Business groups and the U.S. government have appealed to authorities to explain newly expanded legal restrictions on information and how they will be enforced.
Sunday’s announcement appeared to try to reassure foreign companies.
“China firmly promotes high-level opening up to the outside world and, as long as it complies with Chinese laws and regulations, welcomes enterprises and various platform products and services from various countries to enter the Chinese market,” the cyberspace agency said.
Despite that, Beijing has been slow to retaliate, possibly to avoid disrupting Chinese industries that assemble most of the world’s smartphones, tablet computers and other consumer electronics. They import more than $300 billion worth of foreign chips every year.
Beijing is pouring billions of dollars into trying to accelerate chip development and reduce the need for foreign technology.
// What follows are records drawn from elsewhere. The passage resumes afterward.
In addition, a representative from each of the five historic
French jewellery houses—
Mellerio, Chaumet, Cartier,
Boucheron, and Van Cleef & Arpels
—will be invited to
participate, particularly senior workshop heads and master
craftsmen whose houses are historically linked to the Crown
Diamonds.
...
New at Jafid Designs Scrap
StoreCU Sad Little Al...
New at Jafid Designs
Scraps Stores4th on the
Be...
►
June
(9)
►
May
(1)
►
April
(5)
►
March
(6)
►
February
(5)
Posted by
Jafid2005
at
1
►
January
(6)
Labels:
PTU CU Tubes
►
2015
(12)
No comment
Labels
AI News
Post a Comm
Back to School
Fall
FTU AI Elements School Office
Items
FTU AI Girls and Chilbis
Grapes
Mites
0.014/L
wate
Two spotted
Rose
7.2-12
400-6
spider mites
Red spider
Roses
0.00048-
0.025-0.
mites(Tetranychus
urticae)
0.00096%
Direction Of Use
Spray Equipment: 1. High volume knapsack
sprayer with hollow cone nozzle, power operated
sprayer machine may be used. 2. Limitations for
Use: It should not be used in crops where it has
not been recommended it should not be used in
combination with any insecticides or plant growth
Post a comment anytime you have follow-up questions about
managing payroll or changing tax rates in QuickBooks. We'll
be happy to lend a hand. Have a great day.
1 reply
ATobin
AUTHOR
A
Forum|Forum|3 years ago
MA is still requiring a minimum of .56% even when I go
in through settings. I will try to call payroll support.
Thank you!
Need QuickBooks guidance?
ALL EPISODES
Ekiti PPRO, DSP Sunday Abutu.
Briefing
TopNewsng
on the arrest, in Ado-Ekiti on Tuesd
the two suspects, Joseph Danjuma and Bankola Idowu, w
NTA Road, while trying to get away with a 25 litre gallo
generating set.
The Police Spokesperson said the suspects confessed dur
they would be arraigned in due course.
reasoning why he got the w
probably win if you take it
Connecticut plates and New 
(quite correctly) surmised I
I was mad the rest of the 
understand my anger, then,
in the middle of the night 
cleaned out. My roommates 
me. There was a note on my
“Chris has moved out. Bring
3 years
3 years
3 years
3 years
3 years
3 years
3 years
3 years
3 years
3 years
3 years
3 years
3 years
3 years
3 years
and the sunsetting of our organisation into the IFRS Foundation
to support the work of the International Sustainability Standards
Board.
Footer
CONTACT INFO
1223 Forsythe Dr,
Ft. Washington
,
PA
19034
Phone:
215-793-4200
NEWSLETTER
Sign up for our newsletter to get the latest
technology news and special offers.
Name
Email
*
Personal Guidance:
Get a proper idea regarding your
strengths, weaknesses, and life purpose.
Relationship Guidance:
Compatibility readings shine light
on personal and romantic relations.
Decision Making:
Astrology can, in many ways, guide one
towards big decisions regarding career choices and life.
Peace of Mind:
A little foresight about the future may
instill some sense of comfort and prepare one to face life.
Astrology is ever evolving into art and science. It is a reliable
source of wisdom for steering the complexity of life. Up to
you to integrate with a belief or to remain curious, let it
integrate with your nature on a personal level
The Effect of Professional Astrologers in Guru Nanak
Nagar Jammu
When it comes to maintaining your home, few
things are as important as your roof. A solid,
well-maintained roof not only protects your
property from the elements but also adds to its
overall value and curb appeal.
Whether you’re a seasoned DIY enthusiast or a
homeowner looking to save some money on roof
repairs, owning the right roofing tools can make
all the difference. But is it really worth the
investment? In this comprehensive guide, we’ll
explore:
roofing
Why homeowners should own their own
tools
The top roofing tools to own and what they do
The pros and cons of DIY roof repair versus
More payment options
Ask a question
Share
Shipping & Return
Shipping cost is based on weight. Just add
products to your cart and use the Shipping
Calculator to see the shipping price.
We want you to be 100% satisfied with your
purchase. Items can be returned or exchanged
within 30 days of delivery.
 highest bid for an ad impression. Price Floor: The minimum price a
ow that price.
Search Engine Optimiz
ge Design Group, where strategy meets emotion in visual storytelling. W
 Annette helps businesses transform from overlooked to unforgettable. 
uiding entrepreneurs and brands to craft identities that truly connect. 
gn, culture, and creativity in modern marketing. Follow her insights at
Chinese foundries can supply low-end chips used in autos and home appliances but can’t support smartphones, artificial intelligence and other advanced applications.
The conflict has prompted warnings the world might decouple, or split into separate spheres with incompatible technology standards that mean computers, smartphones and other products from one region wouldn’t work in others. That would raise costs and might slow innovation.
U.S.-Chinese relations are at their lowest level in decades due to disputes over security, Beijing’s treatment of Hong Kong and Muslim ethnic minorities, territorial disputes and China’s multibillion-dollar trade surpluses.